- DIRECTIONS FOR THIS TASK
Print all the data, keeping every line exactly as it is.

=== RECORDED DATA ===

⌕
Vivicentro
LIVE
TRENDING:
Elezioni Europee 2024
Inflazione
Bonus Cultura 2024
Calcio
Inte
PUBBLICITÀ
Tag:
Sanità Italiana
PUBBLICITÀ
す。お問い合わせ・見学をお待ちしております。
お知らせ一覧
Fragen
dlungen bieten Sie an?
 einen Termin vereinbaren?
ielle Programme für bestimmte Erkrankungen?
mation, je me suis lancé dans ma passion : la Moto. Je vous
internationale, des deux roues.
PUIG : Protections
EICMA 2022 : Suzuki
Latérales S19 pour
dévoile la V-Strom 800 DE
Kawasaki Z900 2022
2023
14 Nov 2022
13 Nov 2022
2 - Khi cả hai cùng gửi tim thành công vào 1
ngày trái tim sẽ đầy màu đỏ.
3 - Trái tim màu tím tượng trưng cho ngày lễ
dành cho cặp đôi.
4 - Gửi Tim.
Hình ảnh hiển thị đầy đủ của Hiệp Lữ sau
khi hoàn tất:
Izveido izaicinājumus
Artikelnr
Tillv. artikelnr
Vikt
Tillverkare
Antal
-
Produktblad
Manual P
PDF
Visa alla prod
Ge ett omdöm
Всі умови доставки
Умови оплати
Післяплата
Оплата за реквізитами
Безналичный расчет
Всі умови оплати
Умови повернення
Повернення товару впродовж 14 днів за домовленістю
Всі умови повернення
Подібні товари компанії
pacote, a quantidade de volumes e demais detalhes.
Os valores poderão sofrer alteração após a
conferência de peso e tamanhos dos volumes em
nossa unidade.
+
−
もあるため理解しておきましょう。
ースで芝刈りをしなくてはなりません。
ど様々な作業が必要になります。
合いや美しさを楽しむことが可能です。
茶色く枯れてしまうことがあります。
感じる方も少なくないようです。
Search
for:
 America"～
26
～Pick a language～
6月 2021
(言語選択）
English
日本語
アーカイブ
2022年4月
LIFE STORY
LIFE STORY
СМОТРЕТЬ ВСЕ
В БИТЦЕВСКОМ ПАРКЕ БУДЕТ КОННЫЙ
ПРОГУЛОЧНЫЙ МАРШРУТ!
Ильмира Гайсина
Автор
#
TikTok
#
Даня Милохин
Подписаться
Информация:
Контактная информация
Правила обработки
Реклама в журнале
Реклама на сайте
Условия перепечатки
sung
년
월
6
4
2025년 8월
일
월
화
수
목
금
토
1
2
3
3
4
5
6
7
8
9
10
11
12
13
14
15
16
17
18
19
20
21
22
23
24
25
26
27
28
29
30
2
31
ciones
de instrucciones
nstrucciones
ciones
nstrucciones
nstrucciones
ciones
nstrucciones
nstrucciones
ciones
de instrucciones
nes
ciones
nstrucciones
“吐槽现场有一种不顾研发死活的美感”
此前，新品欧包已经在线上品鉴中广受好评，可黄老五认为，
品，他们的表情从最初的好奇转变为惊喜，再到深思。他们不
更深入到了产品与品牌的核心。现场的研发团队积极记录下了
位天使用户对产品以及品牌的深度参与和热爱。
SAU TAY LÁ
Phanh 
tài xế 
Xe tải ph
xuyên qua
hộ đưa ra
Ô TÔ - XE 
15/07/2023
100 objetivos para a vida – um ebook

===

- YOUR RESPONSE
⌕
Vivicentro
LIVE
TRENDING:
Elezioni Europee 2024
Inflazione
Bonus Cultura 2024
Calcio
Inte
PUBBLICITÀ
Tag:
Sanità Italiana
PUBBLICITÀ
す。お問い合わせ・見学をお待ちしております。
お知らせ一覧
Fragen
dlungen bieten Sie an?
 einen Termin vereinbaren?
ielle Programme für bestimmte Erkrankungen?
mation, je me suis lancé dans ma passion : la Moto. Je vous
internationale, des deux roues.
PUIG : Protections
EICMA 2022 : Suzuki
Latérales S19 pour
dévoile la V-Strom 800 DE
Kawasaki Z900 2022
2023
14 Nov 2022
13 Nov 2022
2 - Khi cả hai cùng gửi tim thành công vào 1
ngày trái tim sẽ đầy màu đỏ.
3 - Trái tim màu tím tượng trưng cho ngày lễ
dành cho cặp đôi.
4 - Gửi Tim.
Hình ảnh hiển thị đầy đủ của Hiệp Lữ sau
khi hoàn tất:
Izveido izaicinājumus
Artikelnr
Tillv. artikelnr
Vikt
Tillverkare
Antal
-
Produktblad
Manual P
PDF
Visa alla prod
Ge ett omdöm
Всі умови доставки
Умови оплати
Післяплата
Оплата за реквізитами
Безналичный расчет
Всі умови оплати
Умови повернення
Повернення товару впродовж 14 днів за домовленістю
Всі умови повернення
Подібні товари компанії
pacote, a quantidade de volumes e demais detalhes.
Os valores poderão sofrer alteração após a
conferência de peso e tamanhos dos volumes em
nossa unidade.
+
−
もあるため理解しておきましょう。
ースで芝刈りをしなくてはなりません。
ど様々な作業が必要になります。
合いや美しさを楽しむことが可能です。
茶色く枯れてしまうことがあります。
感じる方も少なくないようです。
Search
for:
 America"～
26
～Pick a language～
6月 2021
(言語選択）
English
日本語
アーカイブ
2022年4月
LIFE STORY
LIFE STORY
СМОТРЕТЬ ВСЕ
В БИТЦЕВСКОМ ПАРКЕ БУДЕТ КОННЫЙ
ПРОГУЛОЧНЫЙ МАРШРУТ!
Ильмира Гайсина
Автор
#
TikTok
#
Даня Милохин
Подписаться
Информация:
Контактная информация
Правила обработки
Реклама в журнале
Реклама на сайте
Условия перепечатки
sung
년
월
6
4
2025년 8월
일
월
화
수
목
금
토
1
2
3
3
4
5
6
7
8
9
10
11
12
13
14
15
16
17
18
19
20
21
22
23
24
25
26
27
28
29
30
2
31
ciones
de instrucciones
nstrucciones
ciones
nstrucciones
nstrucciones
ciones
nstrucciones
nstrucciones
ciones
de instrucciones
nes
ciones
nstrucciones
“吐槽现场有一种不顾研发死活的美感”
此前，新品欧包已经在线上品鉴中广受好评，可黄老五认为，
品，他们的表情从最初的好奇转变为惊喜，再到深思。他们不
更深入到了产品与品牌的核心。现场的研发团队积极记录下了
位天使用户对产品以及品牌的深度参与和热爱。
SAU TAY LÁ
Phanh 
tài xế 
Xe tải ph
xuyên qua
hộ đưa ra
Ô TÔ - XE 
15/07/2023
100 objetivos para a vida – um ebook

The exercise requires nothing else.